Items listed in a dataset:
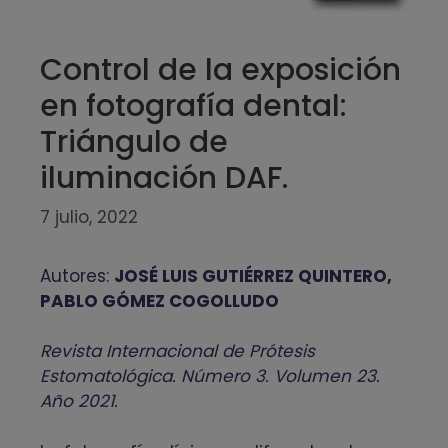
Control de la exposición
en fotografía dental:
Triángulo de
iluminación DAF.
7 julio, 2022
Autores:
JOSÉ LUIS GUTIÉRREZ QUINTERO,
PABLO GÓMEZ COGOLLUDO
Revista Internacional de Prótesis
Estomatológica. Número 3. Volumen 23.
Año 2021.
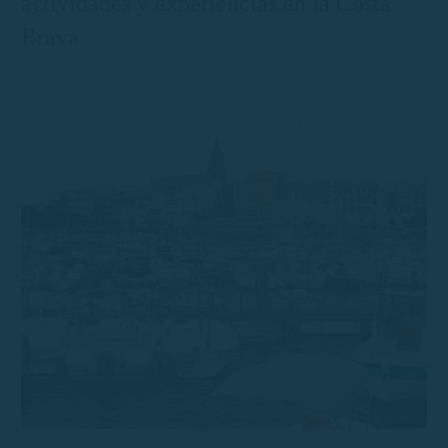
actividades y experiencias en la Costa
Brava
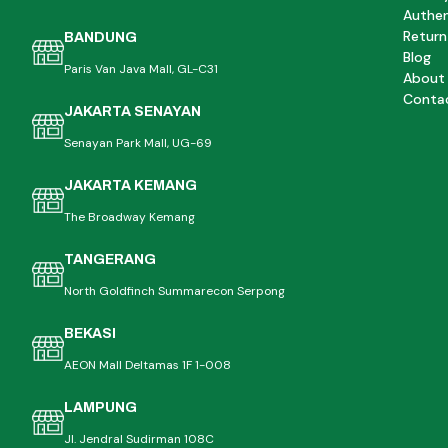
Authen
Return
BANDUNG
Blog
Paris Van Java Mall, GL-C31
About
Conta
JAKARTA SENAYAN
Senayan Park Mall, UG-69
JAKARTA KEMANG
The Broadway Kemang
TANGERANG
North Goldfinch Summarecon Serpong
BEKASI
AEON Mall Deltamas 1F 1-008
LAMPUNG
Jl. Jendral Sudirman 108C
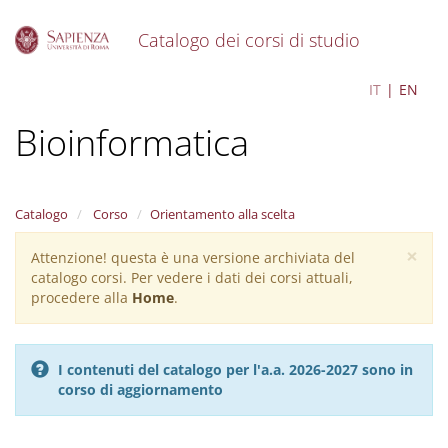
Catalogo dei corsi di studio
S
Bioinformatics -
IT
EN
k
i
Bioinformatica
p
t
o
m
a
Catalogo
Corso
Orientamento alla scelta
i
×
n
Attenzione! questa è una versione archiviata del
Warning
c
catalogo corsi. Per vedere i dati dei corsi attuali,
message
o
procedere alla
Home
.
n
t
e
I contenuti del catalogo per l'a.a. 2026-2027 sono in
n
corso di aggiornamento
t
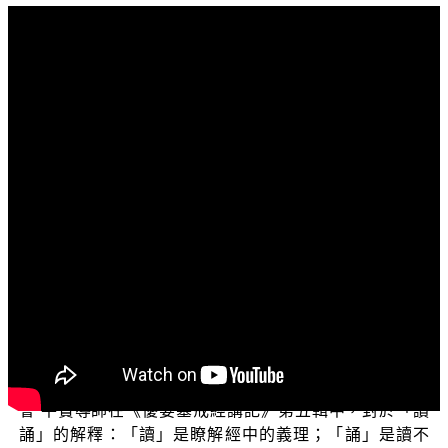
文字內容
各位菩薩：
阿彌陀佛！
歡迎大家收看「三乘菩提之學佛釋疑」節目，今天我
們所要探討的題目是「誦經時，如果不解其中的道理，有
沒有利益？」
這個題目相信是大家都非常關切的議題，因為許多學
佛者都有誦經的習慣，因此，如果能多瞭解有關誦經的相
關知見，在修行上也會有直接的幫助。
首先我們來瞭解「讀誦」的意思。我們引用正覺同修
會 平實導師在《優婆塞戒經講記》第五輯中，對於「讀
誦」的解釋：「讀」是瞭解經中的義理；「誦」是讀不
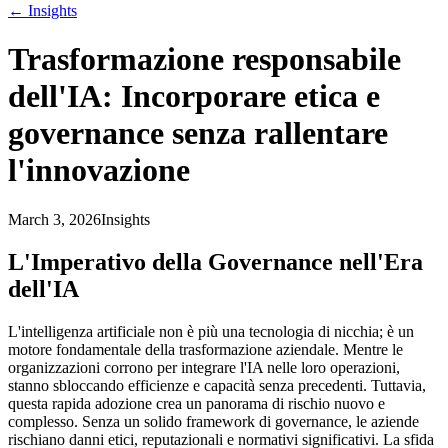
←
Insights
Trasformazione responsabile
dell'IA: Incorporare etica e
governance senza rallentare
l'innovazione
March 3, 2026
Insights
L'Imperativo della Governance nell'Era
dell'IA
L'intelligenza artificiale non è più una tecnologia di nicchia; è un
motore fondamentale della trasformazione aziendale. Mentre le
organizzazioni corrono per integrare l'IA nelle loro operazioni,
stanno sbloccando efficienze e capacità senza precedenti. Tuttavia,
questa rapida adozione crea un panorama di rischio nuovo e
complesso. Senza un solido framework di governance, le aziende
rischiano danni etici, reputazionali e normativi significativi. La sfida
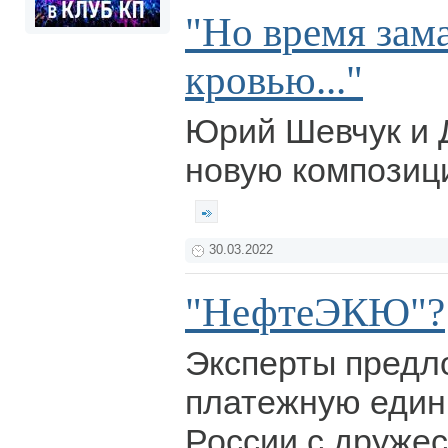
"Но время зам
кровью..."
Юрий Шевчук и 
новую композици
30.03.2022
"НефтеЭКЮ"?
Эксперты предл
платежную един
России с друже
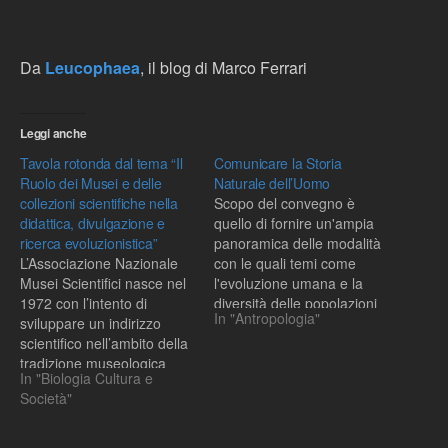
Da
Leucophaea
, il blog di Marco Ferrari
Leggi anche
Tavola rotonda dal tema “Il
Comunicare la Storia
Ruolo dei Musei e delle
Naturale dell’Uomo
collezioni scientifiche nella
Scopo del convegno è
didattica, divulgazione e
quello di fornire un'ampia
ricerca evoluzionistica”
panoramica delle modalità
L’Associazione Nazionale
con le quali temi come
Musei Scientifici nasce nel
l'evoluzione umana e la
1972 con l’intento di
diversità delle popolazioni
In "Antropologia"
sviluppare un indirizzo
umane viventi possono
scientifico nell’ambito della
venire presentati al grande
tradizione museologica
pubblico. Queste modalità
In "Biologia Cultura e
italiana. Essa sostiene
sono differenti e
Società"
l’eccellenza nello sviluppo
complementari, rivolte a
della museologia
soggetti disparati per età e
scientifica, favorendo la
formazione e talvolta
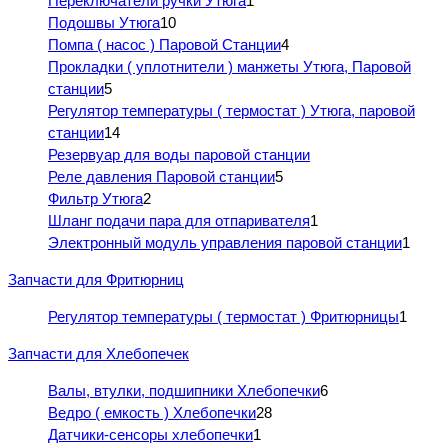
Переключатели ручки Утюга
1
Подошвы Утюга
10
Помпа ( насос ) Паровой Станции
4
Прокладки ( уплотнители ) манжеты Утюга, Паровой
станции
5
Регулятор температуры ( термостат ) Утюга, паровой
станции
14
Резервуар для воды паровой станции
Реле давления Паровой станции
5
Фильтр Утюга
2
Шланг подачи пара для отпаривателя
1
Электронный модуль управления паровой станции
1
Запчасти для Фритюрниц
Регулятор температуры ( термостат ) Фритюрницы
1
Запчасти для Хлебопечек
Валы, втулки, подшипники Хлебопечки
6
Ведро ( емкость ) Хлебопечки
28
Датчики-сенсоры хлебопечки
1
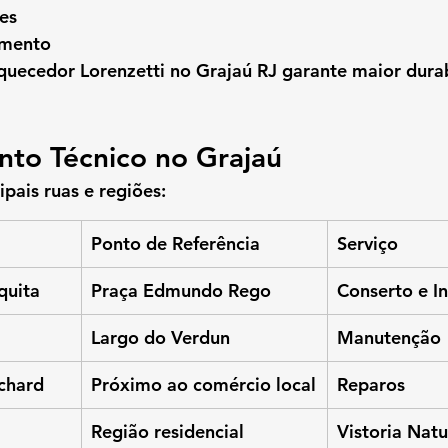
es
amento
uecedor Lorenzetti no Grajaú RJ
 garante maior durab
to Técnico no Grajaú
pais ruas e regiões:
Ponto de Referência
Serviço
quita
Praça Edmundo Rego
Conserto e I
Largo do Verdun
Manutenção
chard
Próximo ao comércio local
Reparos
Região residencial
Vistoria Nat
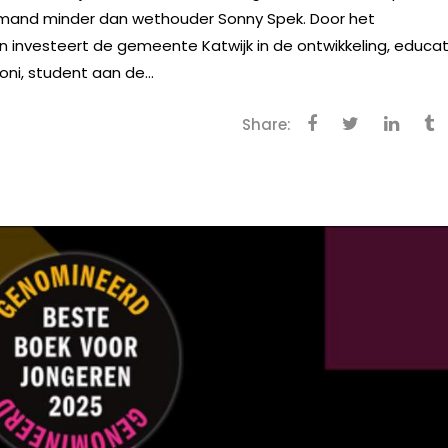
emand minder dan wethouder Sonny Spek. Door het
 investeert de gemeente Katwijk in de ontwikkeling, educat
ni, student aan de...
Share:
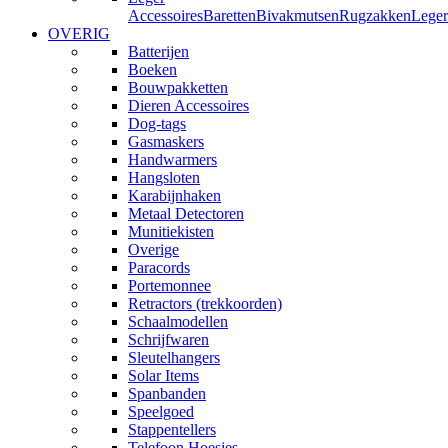
Accessoires
Baretten
Bivakmutsen
Rugzakken
Leger
OVERIG
Batterijen
Boeken
Bouwpakketten
Dieren Accessoires
Dog-tags
Gasmaskers
Handwarmers
Hangsloten
Karabijnhaken
Metaal Detectoren
Munitiekisten
Overige
Paracords
Portemonnee
Retractors (trekkoorden)
Schaalmodellen
Schrijfwaren
Sleutelhangers
Solar Items
Spanbanden
Speelgoed
Stappentellers
Telefoon Hoesjes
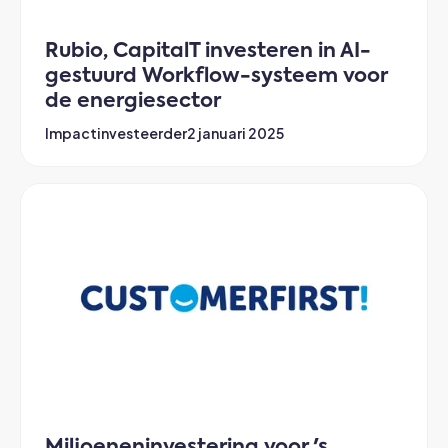
Rubio, CapitalT investeren in AI-
gestuurd Workflow-systeem voor
de energiesector
Impactinvesteerder
2 januari 2025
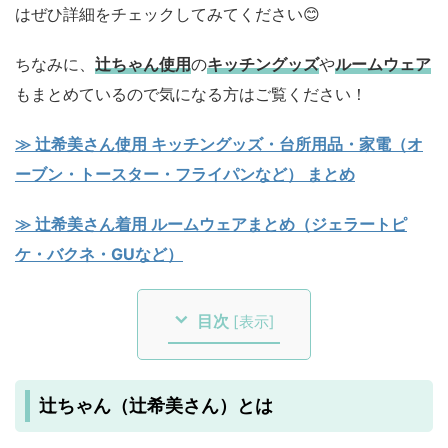
はぜひ詳細をチェックしてみてください😊
ちなみに、
辻ちゃん使用
の
キッチングッズ
や
ルームウェア
もまとめているので気になる方はご覧ください！
≫ 辻希美さん使用 キッチングッズ・台所用品・家電（オ
ーブン・トースター・フライパンなど） まとめ
≫ 辻希美さん着用 ルームウェアまとめ（ジェラートピ
ケ・バクネ・GUなど）
目次
[
表示
]
辻ちゃん（辻希美さん）とは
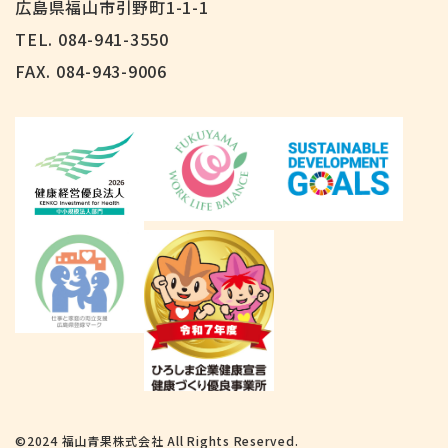
広島県福山市引野町1-1-1
TEL. 084-941-3550
FAX.
084-943-9006
©2024 福山青果株式会社 All Rights Reserved.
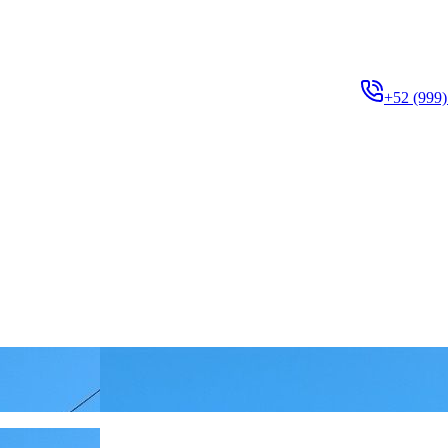
+52 (999)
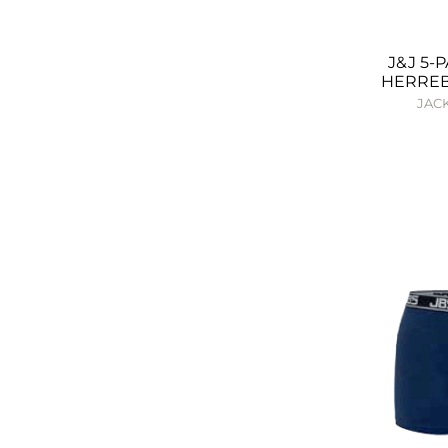
J&J 5-
HERREB
JACK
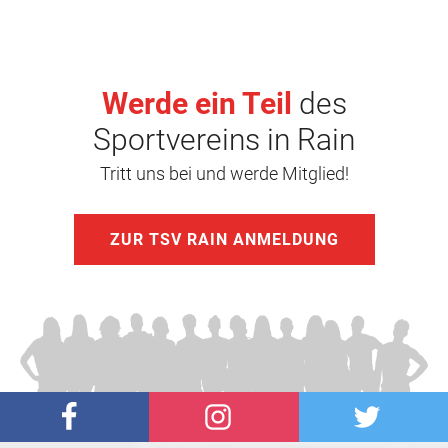
Werde ein Teil
des
Sportvereins in Rain
Tritt uns bei und werde Mitglied!
ZUR TSV RAIN ANMELDUNG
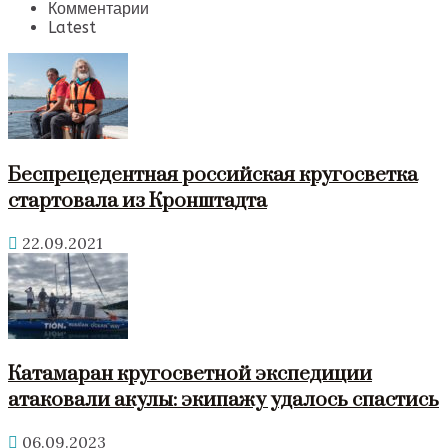
Комментарии
Latest
Беспрецедентная российская кругосветка
стартовала из Кронштадта
22.09.2021
Катамаран кругосветной экспедиции
атаковали акулы: экипажу удалось спастись
06.09.2023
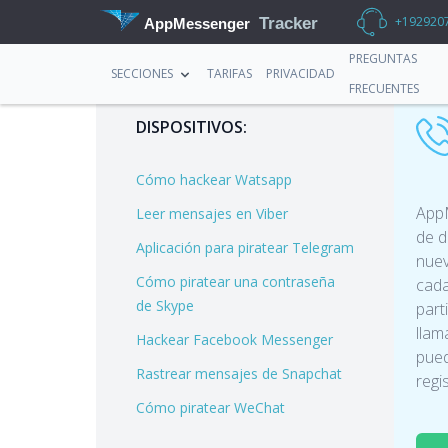
+192920
Tracker
AppMessenger
PREGUNTAS
SECCIONES
TARIFAS
PRIVACIDAD
FRECUENTES
DISPOSITIVOS:
Cómo hackear Watsapp
AppM
Leer mensajes en Viber
de d
Aplicación para piratear Telegram
nuev
Cómo piratear una contraseña
cada
de Skype
part
llam
Hackear Facebook Messenger
pued
Rastrear mensajes de Snapchat
regi
Cómo piratear WeChat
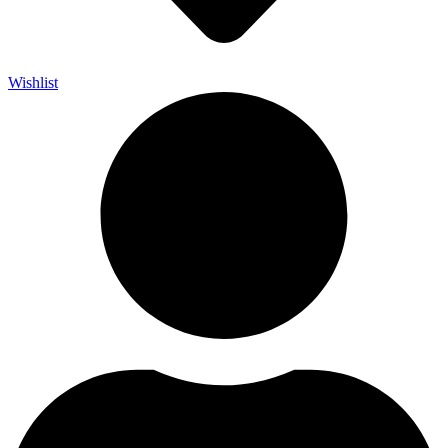
Wishlist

- **Prompt**
Pictures do not belong in the copy. Reproduce the rest of the data exactly.

- **Response below**
Control de la exposición
en fotografía dental:
Triángulo de
iluminación DAF.
7 julio, 2022
Autores:
JOSÉ LUIS GUTIÉRREZ QUINTERO,
PABLO GÓMEZ COGOLLUDO
Revista Internacional de Prótesis
Estomatológica. Número 3. Volumen 23.
Año 2021.
actividades y experiencias en la Costa
Brava
Authen
Return
BANDUNG
Blog
Paris Van Java Mall, GL-C31
About
Conta
JAKARTA SENAYAN
Senayan Park Mall, UG-69
JAKARTA KEMANG
The Broadway Kemang
TANGERANG
North Goldfinch Summarecon Serpong
BEKASI
AEON Mall Deltamas 1F 1-008
LAMPUNG
Jl. Jendral Sudirman 108C
Catalogo dei corsi di studio
S
Bioinformatics -
IT
EN
k
i
Bioinformatica
p
t
o
m
a
Catalogo
Corso
Orientamento alla scelta
i
×
n
Attenzione! questa è una versione archiviata del
Warning
c
catalogo corsi. Per vedere i dati dei corsi attuali,
message
o
procedere alla
Home
.
n
t
e
I contenuti del catalogo per l'a.a. 2026-2027 sono in
n
corso di aggiornamento
t
文字內容
各位菩薩：
阿彌陀佛！
歡迎大家收看「三乘菩提之學佛釋疑」節目，今天我
們所要探討的題目是「誦經時，如果不解其中的道理，有
沒有利益？」
這個題目相信是大家都非常關切的議題，因為許多學
佛者都有誦經的習慣，因此，如果能多瞭解有關誦經的相
關知見，在修行上也會有直接的幫助。
首先我們來瞭解「讀誦」的意思。我們引用正覺同修
會 平實導師在《優婆塞戒經講記》第五輯中，對於「讀
誦」的解釋：「讀」是瞭解經中的義理；「誦」是讀不
←
Insights
Trasformazione responsabile
dell'IA: Incorporare etica e
governance senza rallentare
l'innovazione
March 3, 2026
Insights
L'Imperativo della Governance nell'Era
dell'IA
L'intelligenza artificiale non è più una tecnologia di nicchia; è un
motore fondamentale della trasformazione aziendale. Mentre le
organizzazioni corrono per integrare l'IA nelle loro operazioni,
stanno sbloccando efficienze e capacità senza precedenti. Tuttavia,
questa rapida adozione crea un panorama di rischio nuovo e
complesso. Senza un solido framework di governance, le aziende
rischiano danni etici, reputazionali e normativi significativi. La sfida
"Но время зам
кровью..."
Юрий Шевчук и 
новую композици
30.03.2022
"НефтеЭКЮ"?
Эксперты предл
платежную един
России с друже
Da
Leucophaea
, il blog di Marco Ferrari
Leggi anche
Tavola rotonda dal tema “Il
Comunicare la Storia
Ruolo dei Musei e delle
Naturale dell’Uomo
collezioni scientifiche nella
Scopo del convegno è
didattica, divulgazione e
quello di fornire un'ampia
ricerca evoluzionistica”
panoramica delle modalità
L’Associazione Nazionale
con le quali temi come
Musei Scientifici nasce nel
l'evoluzione umana e la
1972 con l’intento di
diversità delle popolazioni
In "Antropologia"
sviluppare un indirizzo
umane viventi possono
scientifico nell’ambito della
venire presentati al grande
tradizione museologica
pubblico. Queste modalità
In "Biologia Cultura e
italiana. Essa sostiene
sono differenti e
Società"
l’eccellenza nello sviluppo
complementari, rivolte a
della museologia
soggetti disparati per età e
scientifica, favorendo la
formazione e talvolta
Переключатели ручки Утюга
1
Подошвы Утюга
10
Помпа ( насос ) Паровой Станции
4
Прокладки ( уплотнители ) манжеты Утюга, Паровой
станции
5
Регулятор температуры ( термостат ) Утюга, паровой
станции
14
Резервуар для воды паровой станции
Реле давления Паровой станции
5
Фильтр Утюга
2
Шланг подачи пара для отпаривателя
1
Электронный модуль управления паровой станции
1
Запчасти для Фритюрниц
Регулятор температуры ( термостат ) Фритюрницы
1
Запчасти для Хлебопечек
Валы, втулки, подшипники Хлебопечки
6
Ведро ( емкость ) Хлебопечки
28
Датчики-сенсоры хлебопечки
1
es
amento
uecedor Lorenzetti no Grajaú RJ
 garante maior durab
to Técnico no Grajaú
pais ruas e regiões:
Ponto de Referência
Serviço
quita
Praça Edmundo Rego
Conserto e I
Largo do Verdun
Manutenção
chard
Próximo ao comércio local
Reparos
Região residencial
Vistoria Nat
emand minder dan wethouder Sonny Spek. Door het
 investeert de gemeente Katwijk in de ontwikkeling, educat
ni, student aan de...
Share:
Accessoires
Baretten
Bivakmutsen
Rugzakken
Leger
OVERIG
Batterijen
Boeken
Bouwpakketten
Dieren Accessoires
Dog-tags
Gasmaskers
Handwarmers
Hangsloten
Karabijnhaken
Metaal Detectoren
Munitiekisten
Overige
Paracords
Portemonnee
Retractors (trekkoorden)
Schaalmodellen
Schrijfwaren
Sleutelhangers
Solar Items
Spanbanden
Speelgoed
Stappentellers
Telefoon Hoesjes
Rubio, CapitalT investeren in AI-
gestuurd Workflow-systeem voor
de energiesector
Impactinvesteerder
2 januari 2025
はぜひ詳細をチェックしてみてください😊
ちなみに、
辻ちゃん使用
の
キッチングッズ
や
ルームウェア
もまとめているので気になる方はご覧ください！
≫ 辻希美さん使用 キッチングッズ・台所用品・家電（オ
ーブン・トースター・フライパンなど） まとめ
≫ 辻希美さん着用 ルームウェアまとめ（ジェラートピ
ケ・バクネ・GUなど）
目次
[
表示
]
辻ちゃん（辻希美さん）とは
広島県福山市引野町1-1-1
TEL. 084-941-3550
FAX.
084-943-9006
©2024 福山青果株式会社 All Rights Reserved.
+52 (999)
J&J 5-
HERREB
JACK
Werde ein Teil
des
Sportvereins in Rain
Tritt uns bei und werde Mitglied!
ZUR TSV RAIN ANMELDUNG
Комментарии
Latest
Беспрецедентная российская кругосветка
стартовала из Кронштадта
22.09.2021
Катамаран кругосветной экспедиции
атаковали акулы: экипажу удалось спастись
06.09.2023
+192920
Tracker
AppMessenger
PREGUNTAS
SECCIONES
TARIFAS
PRIVACIDAD
FRECUENTES
DISPOSITIVOS:
Cómo hackear Watsapp
AppM
Leer mensajes en Viber
de d
Aplicación para piratear Telegram
nuev
Cómo piratear una contraseña
cada
de Skype
part
llam
Hackear Facebook Messenger
pued
Rastrear mensajes de Snapchat
regi
Cómo piratear WeChat
Wishlist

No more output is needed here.